Selected passage —
[Start of Attachment]

As the 20th century was winding down, Jac spent time in New York and France before going back to Bolivia in 1992. “That’s when I met Carmen and Vero,” he explains. Later, Jac recalls, “I returned to live in New York with Carmen in 1997. Vero joined us in NY in 1998.”

Martyr, shot in 2002, made its way into the public arena in 2005.

With that bit of a background, I’ll turn to Joek0’s essay for an overview of the film.

“We are introduced to the lovely young French couple of Camille (Carmen Paintoux) and Julien (Mickael Trodoux). Camille tells the story of Eulalia, a beautiful female virgin martyr. We also meet Julien’s American friend Dave (Erik Antoine) who loves messing around with a bullet-less gun.”

The gun is a vital image in the film, as we see in the ending. This is not a spoiler alert, however, you will have the see the movie for yourself to properly judge everyone’s actions.

For now, back to Joek0’s description.

“Camille is bored of doing nothing while staying with her boyfriend in order to help out his career.” Eventually, she encounters Tadeusz, “a photographer who really lets her act out the great story of the martyr St. Eulalia.”

(As he so often does, Jac plays the role of Tadeusz, the dominant/sadist in the film).

Joek0 concludes. “We see Camille suffer for her art and her passion, but she also feels empowered” in a story laced with “jealousy” since “many of the films relationships [are] tested.”

Catholicism and the Female Body in Pain

Jac explains how his interest in female crucifixion films came to be. Raised as a Catholic and attending Catholic schools forged a background that, to some degree, led him to filmmaking.

[End of Attachment]

Records provided —
[Start of Attachment]

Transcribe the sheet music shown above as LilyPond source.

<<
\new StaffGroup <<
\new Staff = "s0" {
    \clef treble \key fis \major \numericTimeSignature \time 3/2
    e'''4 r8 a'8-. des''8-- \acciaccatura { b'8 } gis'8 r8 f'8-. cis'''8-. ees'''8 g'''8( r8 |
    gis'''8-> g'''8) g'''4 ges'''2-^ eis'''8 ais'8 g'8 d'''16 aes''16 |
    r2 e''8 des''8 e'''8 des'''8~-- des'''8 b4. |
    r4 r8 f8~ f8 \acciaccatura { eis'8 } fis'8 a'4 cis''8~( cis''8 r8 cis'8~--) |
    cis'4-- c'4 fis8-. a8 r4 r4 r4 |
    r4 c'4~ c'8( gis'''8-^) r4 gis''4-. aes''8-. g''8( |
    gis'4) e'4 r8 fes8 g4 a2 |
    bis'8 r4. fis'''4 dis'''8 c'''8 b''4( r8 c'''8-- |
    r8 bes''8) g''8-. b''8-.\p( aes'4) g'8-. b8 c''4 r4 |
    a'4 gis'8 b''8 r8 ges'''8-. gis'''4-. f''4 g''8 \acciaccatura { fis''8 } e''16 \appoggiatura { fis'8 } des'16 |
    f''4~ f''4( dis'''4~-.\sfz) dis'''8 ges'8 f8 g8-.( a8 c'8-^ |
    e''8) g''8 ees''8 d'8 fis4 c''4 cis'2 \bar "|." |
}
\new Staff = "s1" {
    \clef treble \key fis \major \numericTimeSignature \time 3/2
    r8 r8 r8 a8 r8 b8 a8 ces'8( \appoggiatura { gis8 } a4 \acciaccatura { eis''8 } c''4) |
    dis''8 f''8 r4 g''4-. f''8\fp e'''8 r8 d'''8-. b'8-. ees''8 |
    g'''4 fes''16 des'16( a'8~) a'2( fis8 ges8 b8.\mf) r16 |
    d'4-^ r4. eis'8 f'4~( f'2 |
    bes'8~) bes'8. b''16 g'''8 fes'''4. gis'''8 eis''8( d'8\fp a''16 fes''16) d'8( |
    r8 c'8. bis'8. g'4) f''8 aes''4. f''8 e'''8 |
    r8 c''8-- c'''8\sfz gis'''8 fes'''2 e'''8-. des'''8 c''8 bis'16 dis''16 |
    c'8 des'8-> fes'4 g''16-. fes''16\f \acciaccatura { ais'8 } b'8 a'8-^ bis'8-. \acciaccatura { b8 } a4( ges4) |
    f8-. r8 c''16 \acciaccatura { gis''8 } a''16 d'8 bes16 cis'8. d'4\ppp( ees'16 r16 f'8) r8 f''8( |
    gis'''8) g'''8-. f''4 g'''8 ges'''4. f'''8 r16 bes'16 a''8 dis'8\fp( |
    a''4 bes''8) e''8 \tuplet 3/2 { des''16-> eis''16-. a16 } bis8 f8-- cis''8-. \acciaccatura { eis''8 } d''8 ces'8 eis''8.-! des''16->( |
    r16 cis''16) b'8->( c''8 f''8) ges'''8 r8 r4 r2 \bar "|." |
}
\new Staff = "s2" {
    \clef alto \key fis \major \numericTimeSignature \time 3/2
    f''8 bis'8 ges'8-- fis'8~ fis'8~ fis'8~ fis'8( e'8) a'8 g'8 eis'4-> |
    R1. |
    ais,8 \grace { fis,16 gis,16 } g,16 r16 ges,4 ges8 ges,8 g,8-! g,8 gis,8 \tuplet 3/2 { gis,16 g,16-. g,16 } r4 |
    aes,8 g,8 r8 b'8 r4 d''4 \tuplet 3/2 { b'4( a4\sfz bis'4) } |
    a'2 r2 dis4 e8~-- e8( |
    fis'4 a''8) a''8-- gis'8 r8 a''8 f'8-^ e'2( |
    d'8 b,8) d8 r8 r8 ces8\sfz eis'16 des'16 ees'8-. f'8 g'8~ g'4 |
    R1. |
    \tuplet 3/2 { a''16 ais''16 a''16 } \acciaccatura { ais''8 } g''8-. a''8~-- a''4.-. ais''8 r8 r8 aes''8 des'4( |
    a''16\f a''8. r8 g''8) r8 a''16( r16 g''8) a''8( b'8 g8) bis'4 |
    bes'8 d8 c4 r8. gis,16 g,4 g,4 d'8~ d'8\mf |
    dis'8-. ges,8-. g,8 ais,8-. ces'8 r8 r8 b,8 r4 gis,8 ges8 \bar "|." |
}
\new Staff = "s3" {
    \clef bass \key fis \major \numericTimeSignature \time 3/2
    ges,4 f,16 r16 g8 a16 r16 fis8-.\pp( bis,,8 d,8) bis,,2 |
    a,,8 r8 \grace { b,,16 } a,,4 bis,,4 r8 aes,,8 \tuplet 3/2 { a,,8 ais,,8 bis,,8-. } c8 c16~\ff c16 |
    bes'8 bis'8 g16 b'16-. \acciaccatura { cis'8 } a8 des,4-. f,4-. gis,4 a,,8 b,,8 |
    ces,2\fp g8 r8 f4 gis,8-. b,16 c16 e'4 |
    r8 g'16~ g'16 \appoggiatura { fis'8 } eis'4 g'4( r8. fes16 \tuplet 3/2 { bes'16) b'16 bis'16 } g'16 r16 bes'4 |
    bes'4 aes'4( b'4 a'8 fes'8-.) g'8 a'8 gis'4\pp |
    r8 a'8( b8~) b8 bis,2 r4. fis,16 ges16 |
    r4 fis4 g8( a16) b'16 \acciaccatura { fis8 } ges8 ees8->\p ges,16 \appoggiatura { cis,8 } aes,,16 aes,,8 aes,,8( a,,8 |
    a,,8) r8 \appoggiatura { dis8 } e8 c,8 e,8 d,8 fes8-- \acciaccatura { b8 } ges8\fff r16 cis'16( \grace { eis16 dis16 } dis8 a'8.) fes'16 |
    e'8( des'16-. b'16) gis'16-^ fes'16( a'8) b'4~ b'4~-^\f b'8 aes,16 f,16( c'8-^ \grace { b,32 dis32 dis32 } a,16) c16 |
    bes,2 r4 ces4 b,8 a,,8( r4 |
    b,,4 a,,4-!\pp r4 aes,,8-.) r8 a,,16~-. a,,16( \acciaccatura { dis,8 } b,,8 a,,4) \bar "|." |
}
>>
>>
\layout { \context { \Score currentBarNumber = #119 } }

[End of Attachment]

Work to complete —
(1) In the passage about the film Martyr, in what year was the film shot?
(2) Do these statements agree with the passage about the film Martyr? (a) Jac went back to Bolivia in 1992. (b) Vero moved to New York with Carmen in 1997. (c) Jac plays the photographer Tadeusz.
(3) Continue the passage about the film Martyr from its last sentence.

Results of the tasks —
(1) 2002

(2)
(a) Yes: "going back to Bolivia in 1992."
(b) No: "Vero joined us in NY in 1998."
(c) Yes: "Jac plays the role of Tadeusz."

(3)
“Catholic imagery is full of The Body in Pain,” Jac begins, “a beautiful body, always . . . almost nude or totally nude, with an expression of bliss in the very moment of martyrdom. The school I attended was full of those images. Beautiful paintings expressing exactly that.”

Next, he references an eye-opener for many non-Catholics. “Catholicism is far less repressed sexually” than other forms of Christianity, he says. In subsequent films shot under the production banner of Pachamama Films, Jac emphasizes what many of his fans interpret as the sexual kinks of bdsm—female whipping scenes and crucifixion—are integral to much of his work.

However, beneath that all-to-convenient analysis, is the profound issue of female empowerment, something that seems, at least on the surface, to be contradictory to those whose religious faith is contextually male-oriented.

“In Catholicism women have a high place because of the Virgin. The Mother of God herself. Catholicism is not as patriarchal as it may seem to be . . . women, just like men, have the same or more capacity to suffer for humanity,” Jac asserts.

“In that sense, female martyrdom gets equal treatment . . . or better yet, takes the main role. The strongest character in Catholicism is Saint Eulalia, who is stronger than any of the other female martyrs. She’s crucified twice.”

Thus, the concept of Martyr came to be.

But, does making a film that borders on realism about a tortured Saint present issues that can turn off many female performers, considering the physical discomfort their acting involves?

Actually, Jac states, for the right personalities, it is an invigorating experience.

“Acting in these movies is, in a sense, empowering,” he says. “The actress has complete control over her body, mind, soul, to do anything she wants to do.”

In other words, female emancipation, if we can call it that, and the assertion that women are on a basis equal to men drives all of Jac’s films. For Martyr, feminism framed by religion is an unparalleled cinematic example.

Old Havana

Jac offers us a background glimpse into the events that led to Martyr.

Though he spent time in Bolivia as a youth, he relates that he primarily lived in New York where he “studied film, worked at CBS [and] did commercial photography.”

Eventually his filmmaking took him south again. “I made a film in Haiti and Cuba, documentaries and miniseries in Bolivia, including one for National Geographic. I premiered my first film at Cannes in 1988.”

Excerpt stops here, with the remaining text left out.